In Washington, after months of blockage, the House of Representatives finally approved on April 23 a crucial envelope of some 61 billion dollars. President Joe Biden promises Volodymyr Zelensky that this aid will arrive “quickly”. The Kremlin assures, for its part, that it will change “nothing” in the dynamics of the conflict.
© Aashish Kiphayet / NurPhoto / NurPhoto via AFP
August-September 2024: failure of a new Ukrainian counter-offensive
Despite the advance of Russian forces in eastern Ukraine, a surprise Ukrainian counter-offensive is organized in August 2024, in the Kursk region in Russia. Thus, 1,000 km² of territory are taken by kyiv. This advance ends up looking like an armed occupation in the face of a Russian power hesitant, even helpless in the tactical choices to oppose to kyiv on its own territory.
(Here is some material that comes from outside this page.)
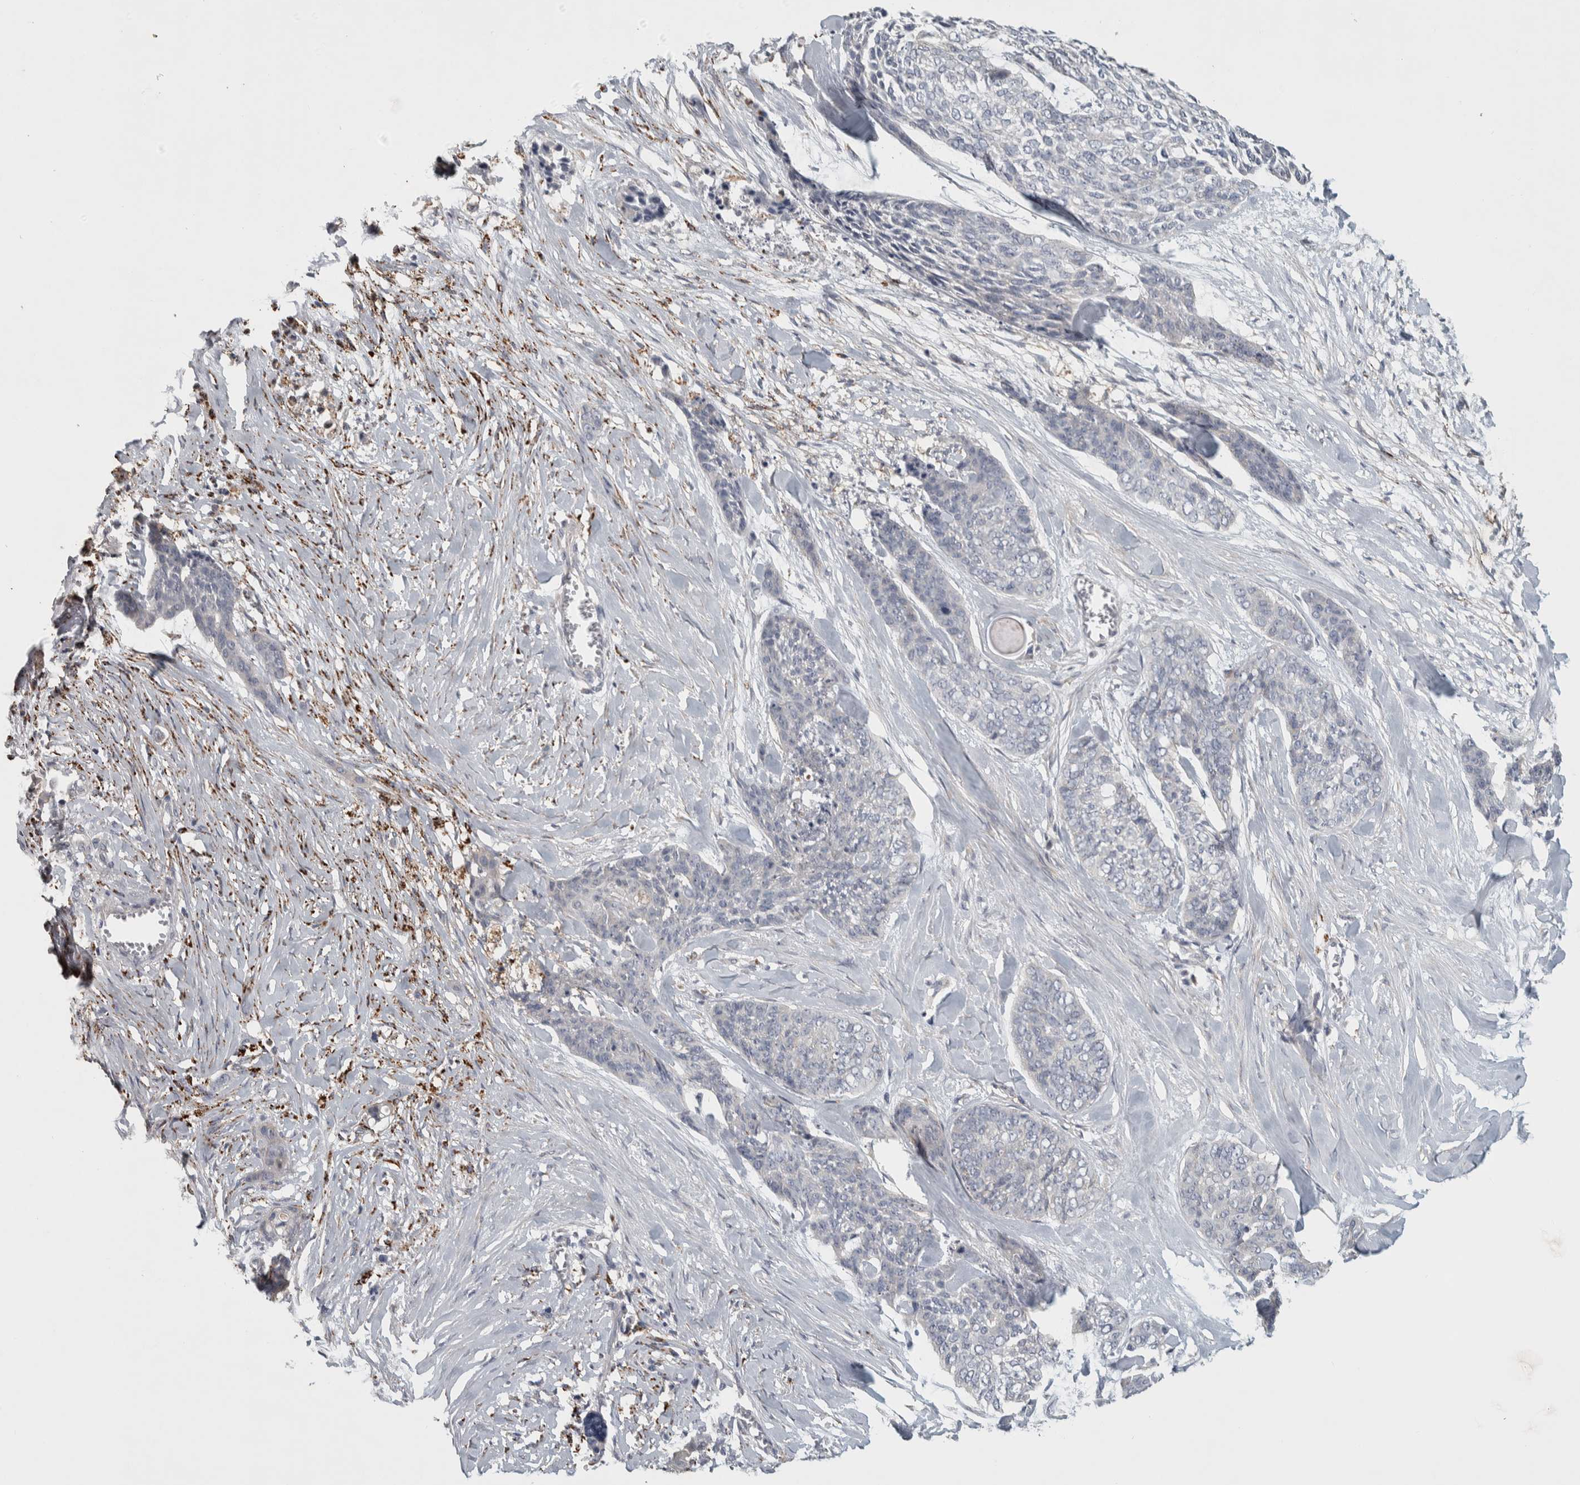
{"staining": {"intensity": "negative", "quantity": "none", "location": "none"}, "tissue": "skin cancer", "cell_type": "Tumor cells", "image_type": "cancer", "snomed": [{"axis": "morphology", "description": "Basal cell carcinoma"}, {"axis": "topography", "description": "Skin"}], "caption": "This is a image of immunohistochemistry (IHC) staining of skin cancer, which shows no staining in tumor cells. The staining is performed using DAB brown chromogen with nuclei counter-stained in using hematoxylin.", "gene": "FAM78A", "patient": {"sex": "female", "age": 64}}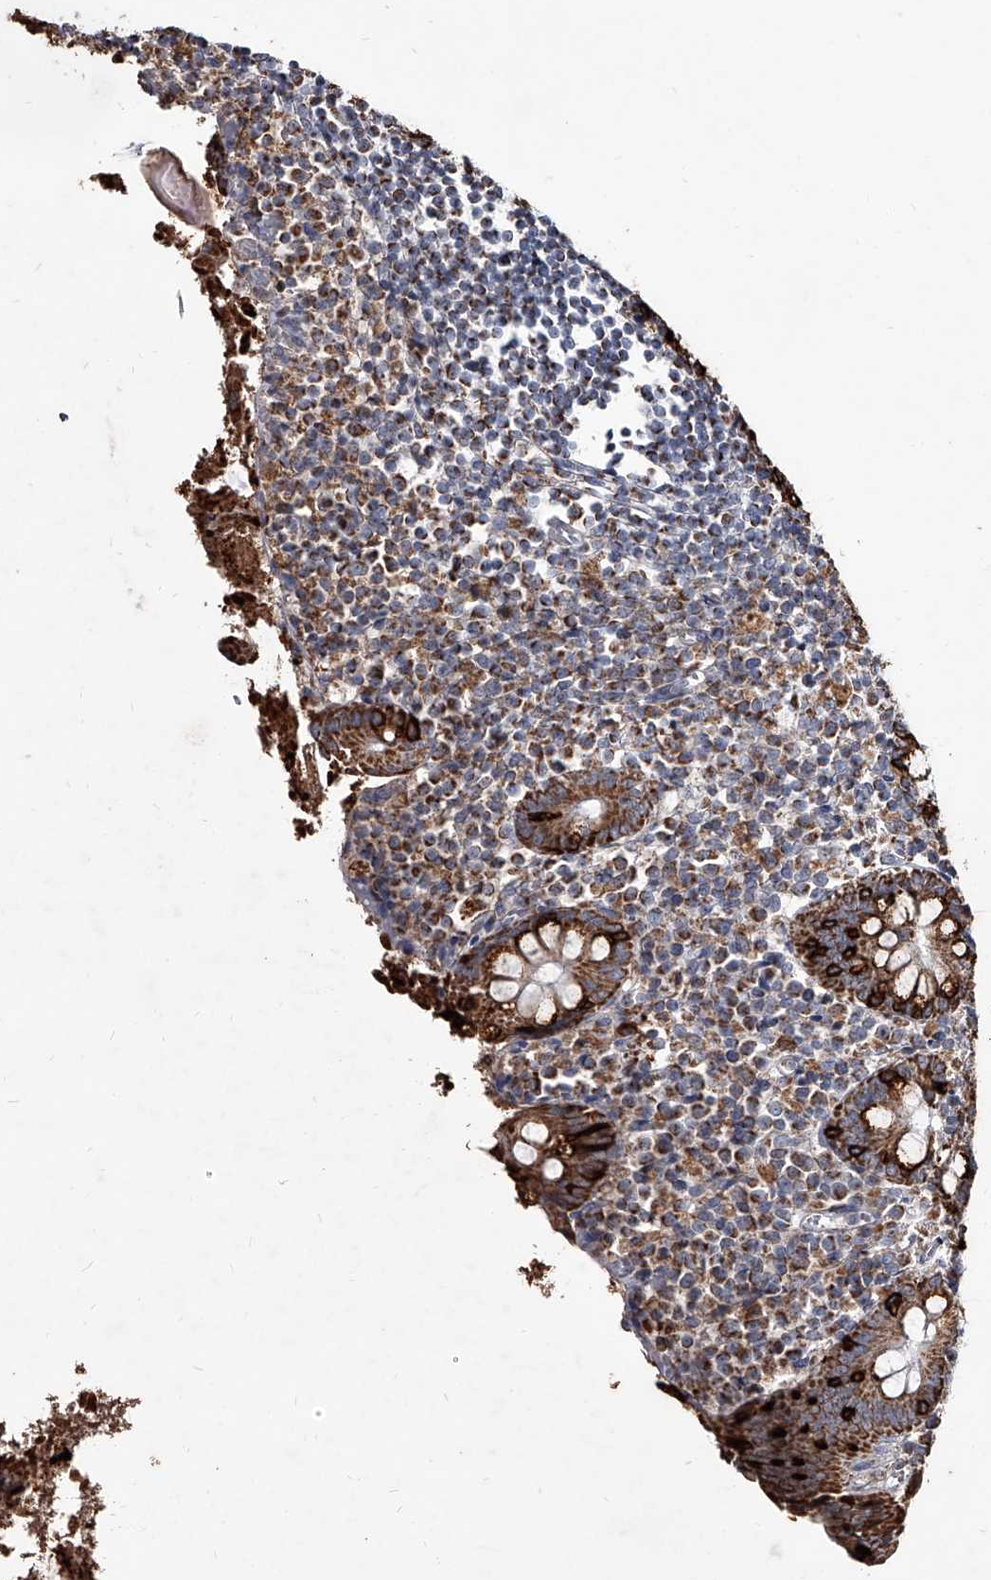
{"staining": {"intensity": "strong", "quantity": ">75%", "location": "cytoplasmic/membranous"}, "tissue": "appendix", "cell_type": "Glandular cells", "image_type": "normal", "snomed": [{"axis": "morphology", "description": "Normal tissue, NOS"}, {"axis": "topography", "description": "Appendix"}], "caption": "This image reveals immunohistochemistry staining of benign human appendix, with high strong cytoplasmic/membranous positivity in approximately >75% of glandular cells.", "gene": "GPR183", "patient": {"sex": "female", "age": 17}}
The Russian army counterattacked on September 12, and eventually regained control of its various localities.
© Fermin Torrano / ANADOLU / Anadolu via AFP
November 17, 2024: green light from the United States for the use of long-range missiles
Announced by Vladimir Putin as a red line not to be crossed, the use of long-range missiles for Ukraine in Russia was granted by the United States on November 17, 2024, through Joe Biden. Russia promises an “appropriate” response on the battlefield in the event of kyiv firing these explosive devices, on the eve of the 1,000th day of the conflict.